Would you write out every entry exactly, but without the pictures?

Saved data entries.
◇ ◇ ◇ ◇ ◇

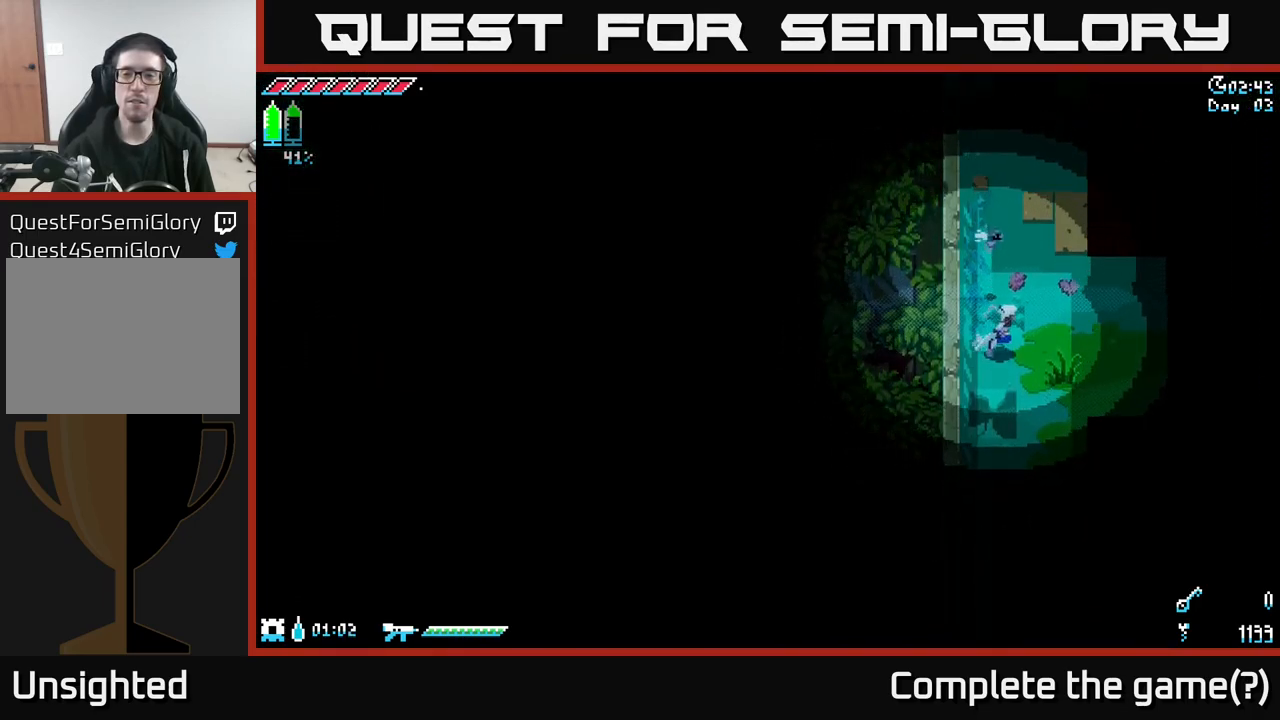
{"buttons": ["X"], "left_stick": "right", "right_stick": "center", "events": [[267, "X", "down"]]}
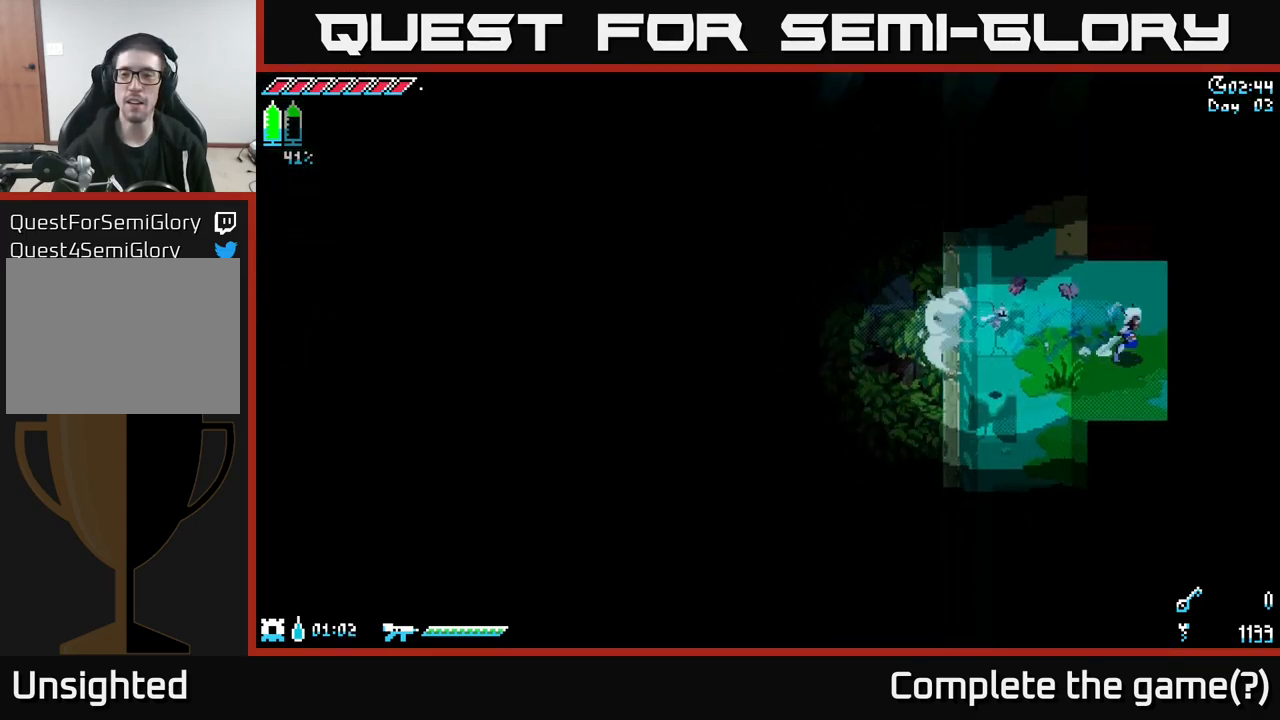
{"buttons": ["X"], "left_stick": "down-right", "right_stick": "center", "events": [[50, "left_stick", "down-right"]]}
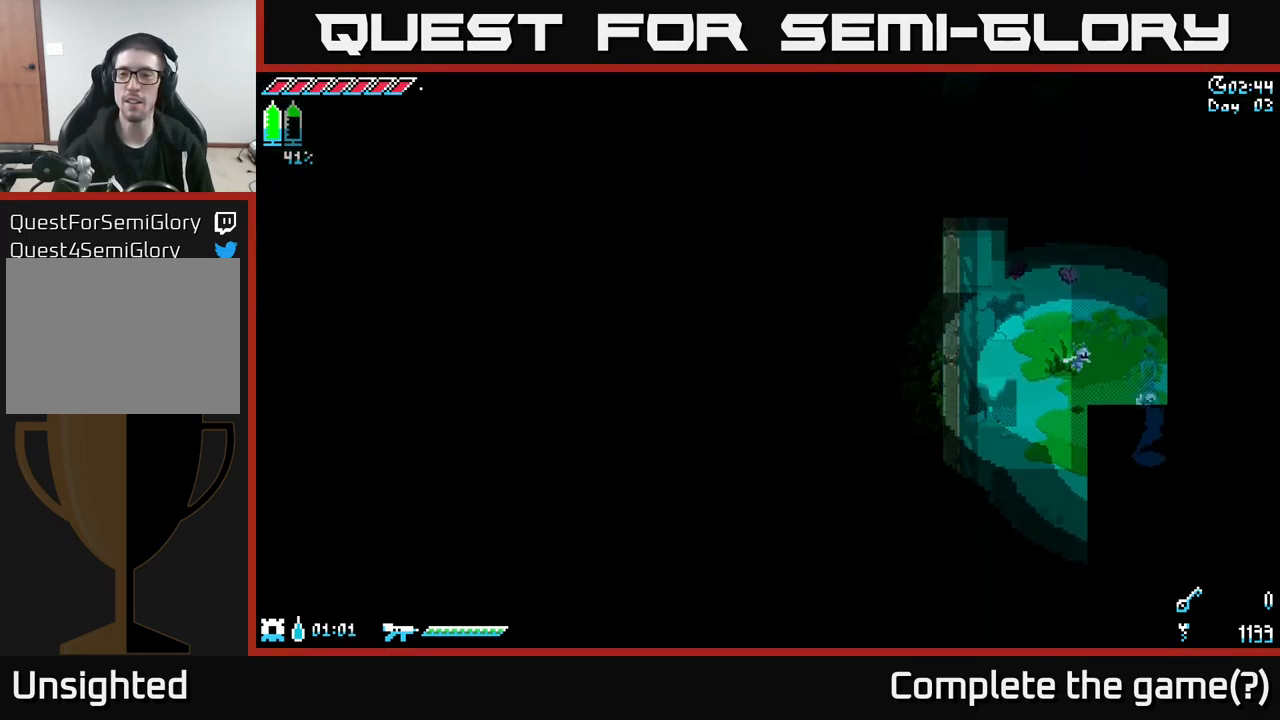
{"buttons": [], "left_stick": "right", "right_stick": "center", "events": [[67, "left_stick", "down"], [250, "left_stick", "down-right"], [367, "X", "up"], [384, "left_stick", "right"]]}
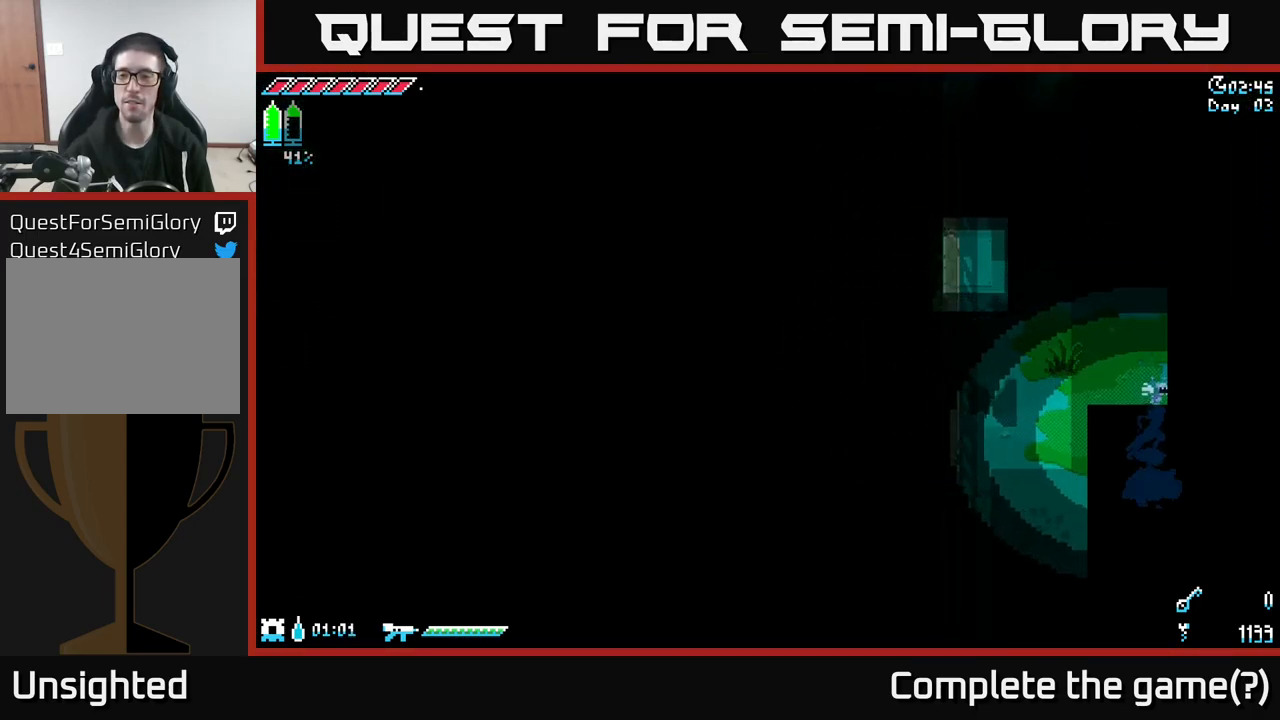
{"buttons": ["X"], "left_stick": "down-left", "right_stick": "center", "events": [[34, "left_stick", "up-right"], [50, "X", "down"], [317, "left_stick", "up-left"], [384, "left_stick", "left"], [484, "left_stick", "down-left"]]}
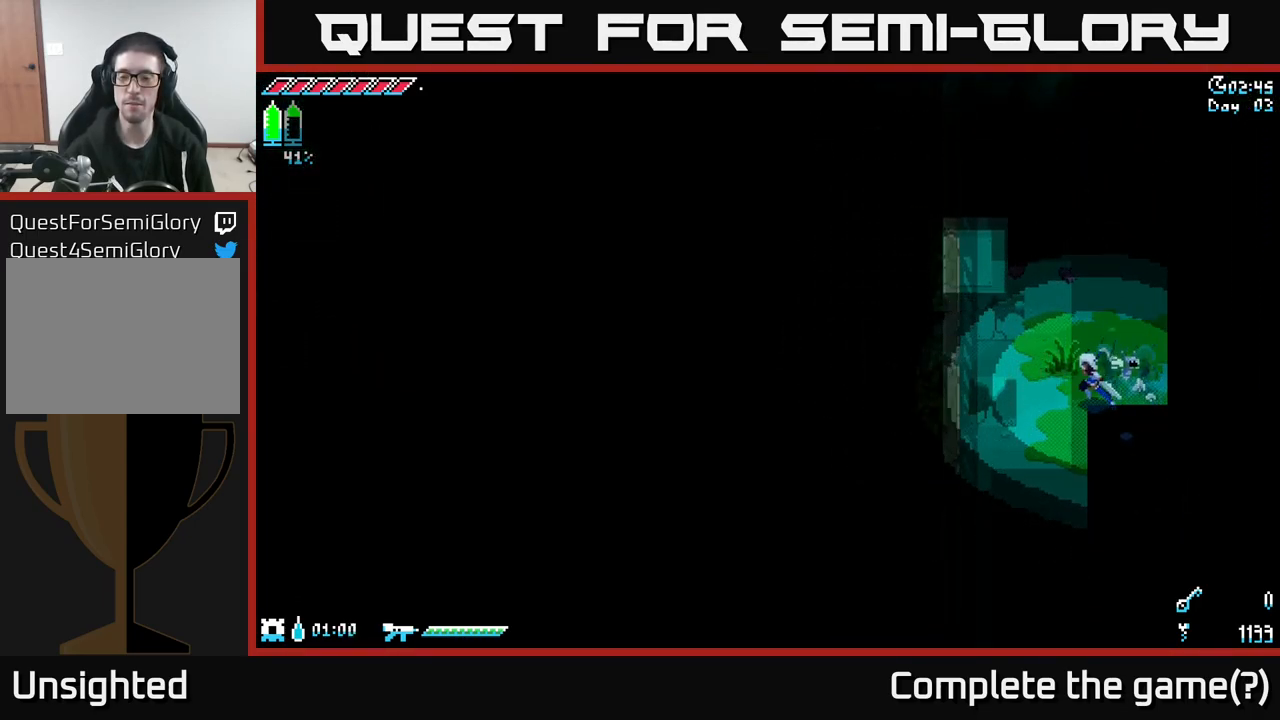
{"buttons": [], "left_stick": "center", "right_stick": "center", "events": [[134, "X", "up"], [134, "left_stick", "center"], [250, "SELECT", "down"], [384, "SELECT", "up"]]}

◇ ◇ ◇ ◇ ◇

Problem solution.
{"buttons": ["X"], "left_stick": "right", "right_stick": "center", "events": [[267, "X", "down"]]}
{"buttons": ["X"], "left_stick": "down-right", "right_stick": "center", "events": [[50, "left_stick", "down-right"]]}
{"buttons": [], "left_stick": "right", "right_stick": "center", "events": [[67, "left_stick", "down"], [250, "left_stick", "down-right"], [367, "X", "up"], [384, "left_stick", "right"]]}
{"buttons": ["X"], "left_stick": "down-left", "right_stick": "center", "events": [[34, "left_stick", "up-right"], [50, "X", "down"], [317, "left_stick", "up-left"], [384, "left_stick", "left"], [484, "left_stick", "down-left"]]}
{"buttons": [], "left_stick": "center", "right_stick": "center", "events": [[134, "X", "up"], [134, "left_stick", "center"], [250, "SELECT", "down"], [384, "SELECT", "up"]]}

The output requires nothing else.